Your two concerns seem to be focused on the quality of teaching. I would suggest that in order to get the best out of the meeting, you try to focus on your child's learning.
1) Ask the teacher how they feel your child is doing at reading, what they need to work on and how you can best support them. The teacher's answer will tell you a lot- if they can answer in detail then you will know that they are assessing and monitoring her reading.
2) Handwriting. Explain what you have noticed about the size of her writing and the plain paper and ask them when/if they will move on to lines. Ask for more information about how they teach handwriting.
Most teachers will want to work with you, and will be happy to discuss the school approach if you appear interested but not confrontational.
Thanks for the replies
Gin that's exactly what happened, the only two times she's said she read with the teacher match the two entries in her diary, and both times she was moved up a level.
MrsK I shall try for that approach
Many schools use 'guided reading' in which the teacher works with a group, all reading the same book and completing comprehension activities based around the text, rather than 1:1 reading.
The recording of this is not usually done in the child's reading record.
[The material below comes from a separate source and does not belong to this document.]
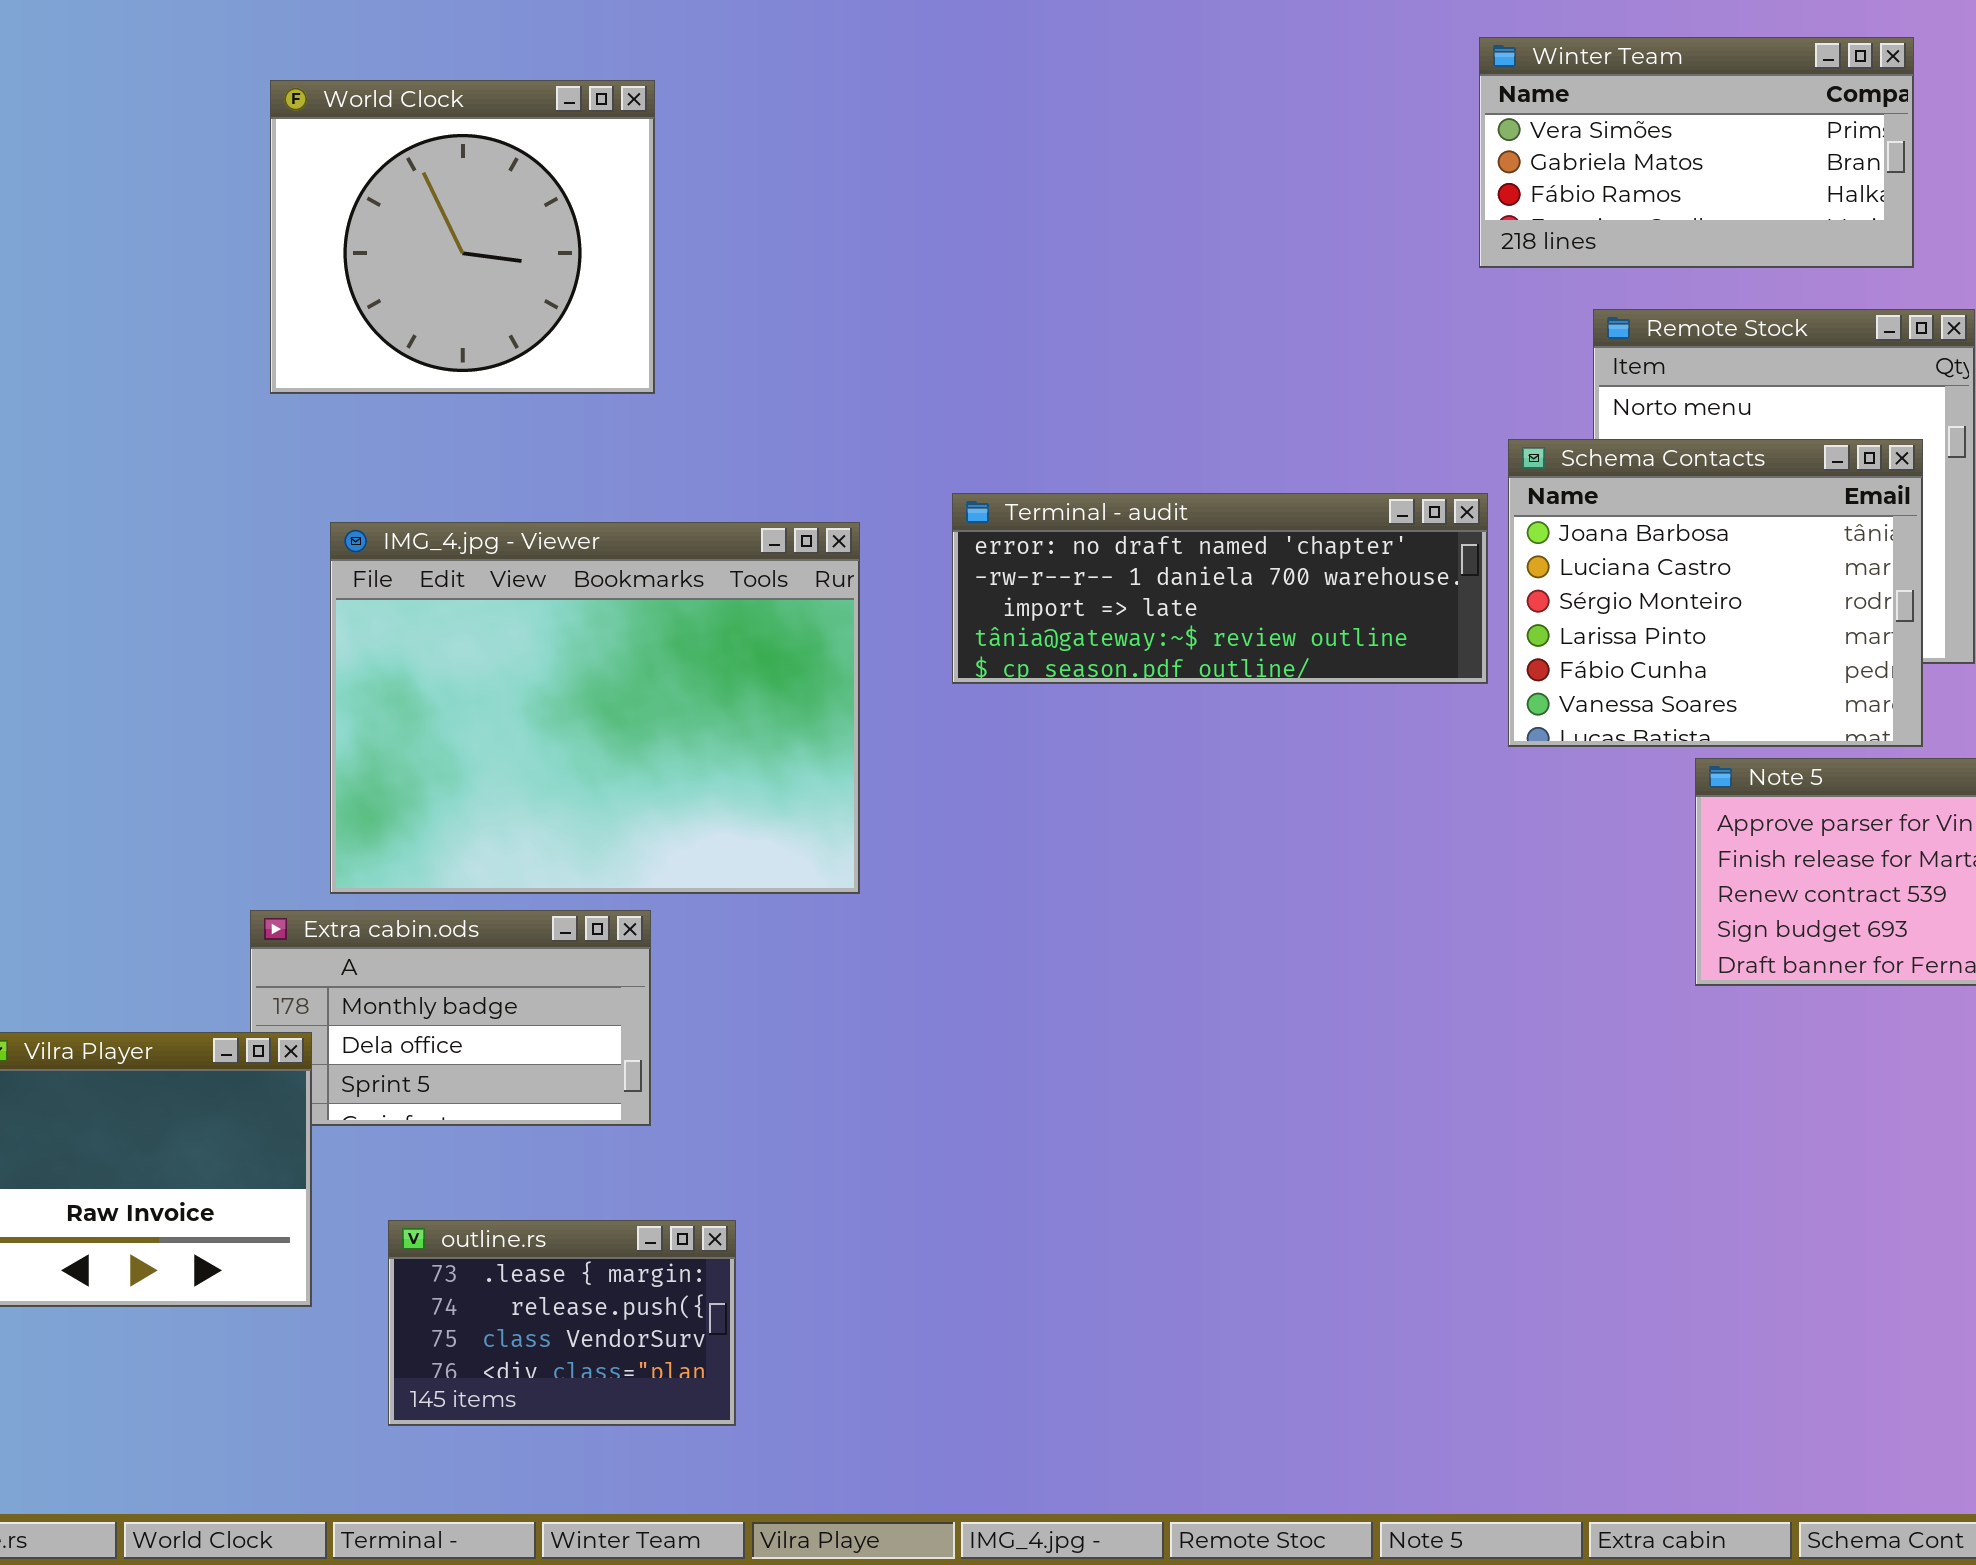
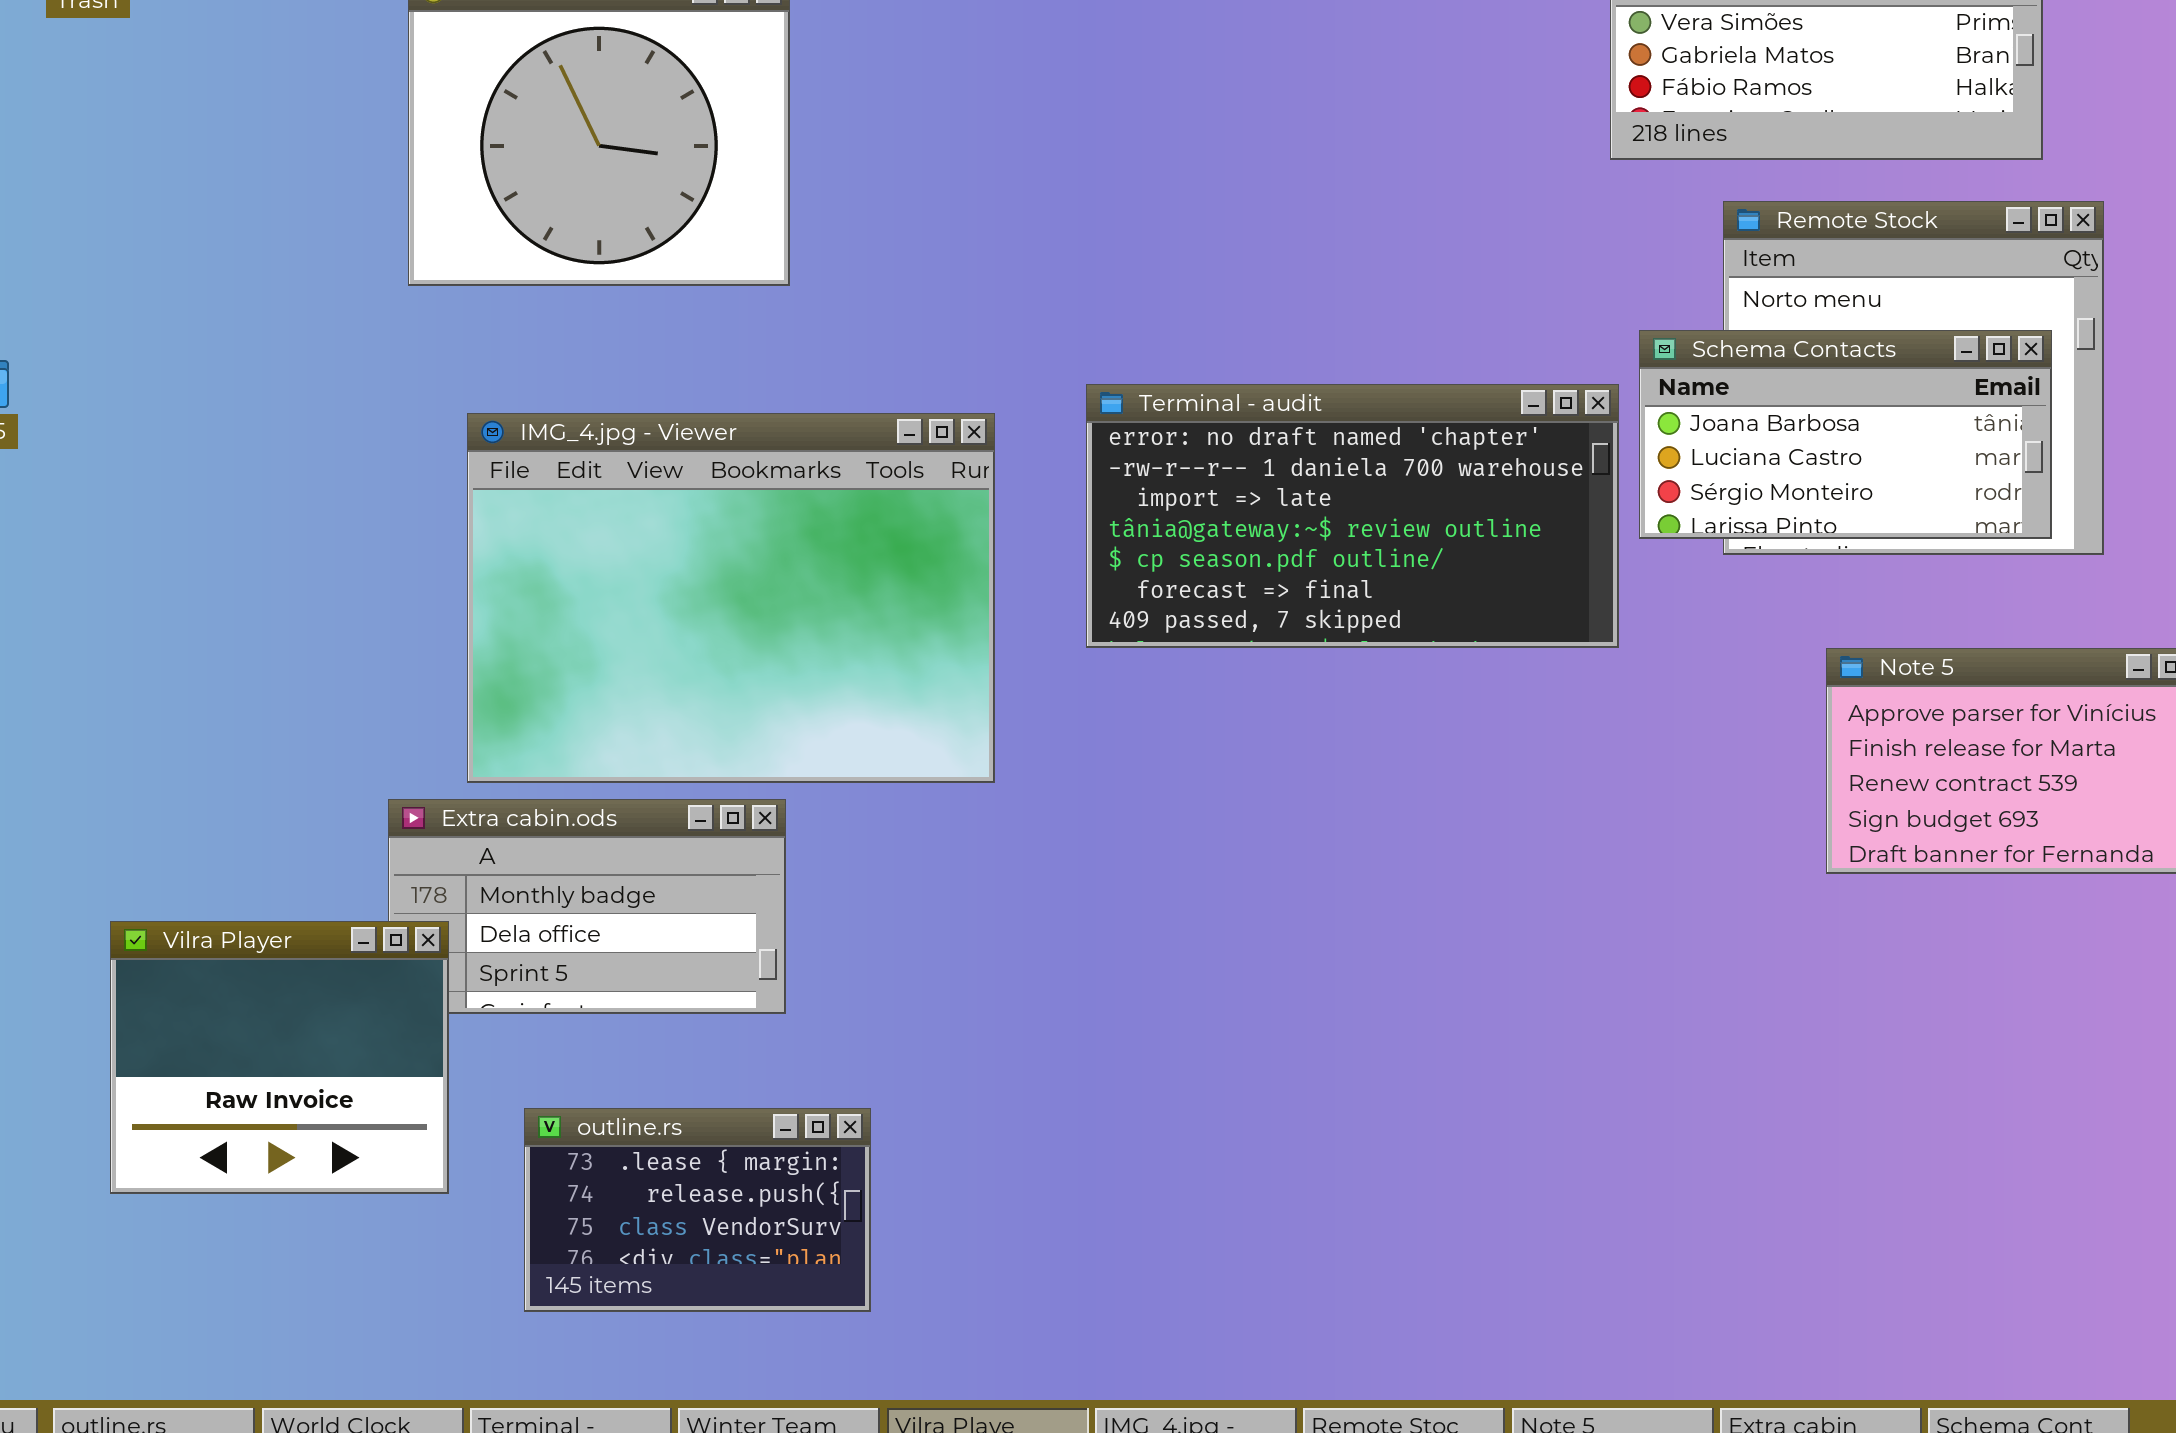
Schema Contacts: [1508,439,1923,747] -> [1639,330,2052,539], resized
Terminal - audit: [952,493,1488,684] -> [1086,384,1619,648], resized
Is it possible that she is doing something like this?
I've had a few children tell their parents that they never read when we have done guided reading. The don't seem to count it unless it's 1:1 and using their reading book.
I've never heard that mentioned winky but I'll ask, thanks
During Infant times DD only read in groups, guided reading once a week. In Y2 they had sometimes parent volunteers who read with them but it wasn't on a regular basis.
Handwriting - DD is in Y5 and now it gets decent. I wish we had focused on it earlier. So, at home she only writes on lined paper and with a decent pen not a pencil. We also use Collins handwriting workbooks at least once a week to get DD to practice letter formation.
DD's class has a system like the one that Winky describes. The class works in groups and the teacher works with a different group each child. This isn't recorded in the reading diaries.
The 1:1 reading is done at half-termly intervals so that an adult can assess whether a child is ready to move to a different book level. This will be put in the reading diary so that the parents and the staff member who changes the books can check that the child has the right book band.
The handwriting sounds fairly typical. In my DD's Yr1 class their main work is on plain paper but they also have lined handwriting books which they use for practising letter formation at set times.
That should say "a different group each time".
As a teacher, I would agree with MrsK. That approach would indicate you have concerns and are aware of what's happening, but won't put the teacher on the defensive from the get go. It may be the school has a policy not to read more frequently and you might need a discussion with the Head regarding this, but your first point of contact is the class teacher and she should be able to reassure that she's aware of your daughter's current level (I wouldn't be a bit surprised if an entry appeared in shortly before parents evening...).
When I taught Year 2 I made sure either myself or the TA read with each child each week and alternated. I personally think only hearing a child read twice so far this year is a concern - even if your child is progressing at a steady pace she still deserves to be heard and have a conversation with the teacher to determine comprehension etc.
At my daughter's school the teacher will stick a typed label in her home/reading record to explain that a guided reading session took place instead of a 1 to 1 read. Don't know if this is possible everywhere, but it works well.
Handwriting sounds quite normal - could encourage her to edit for correct position of descenders (letters that go down through the line) and draw lines on a blank piece of paper?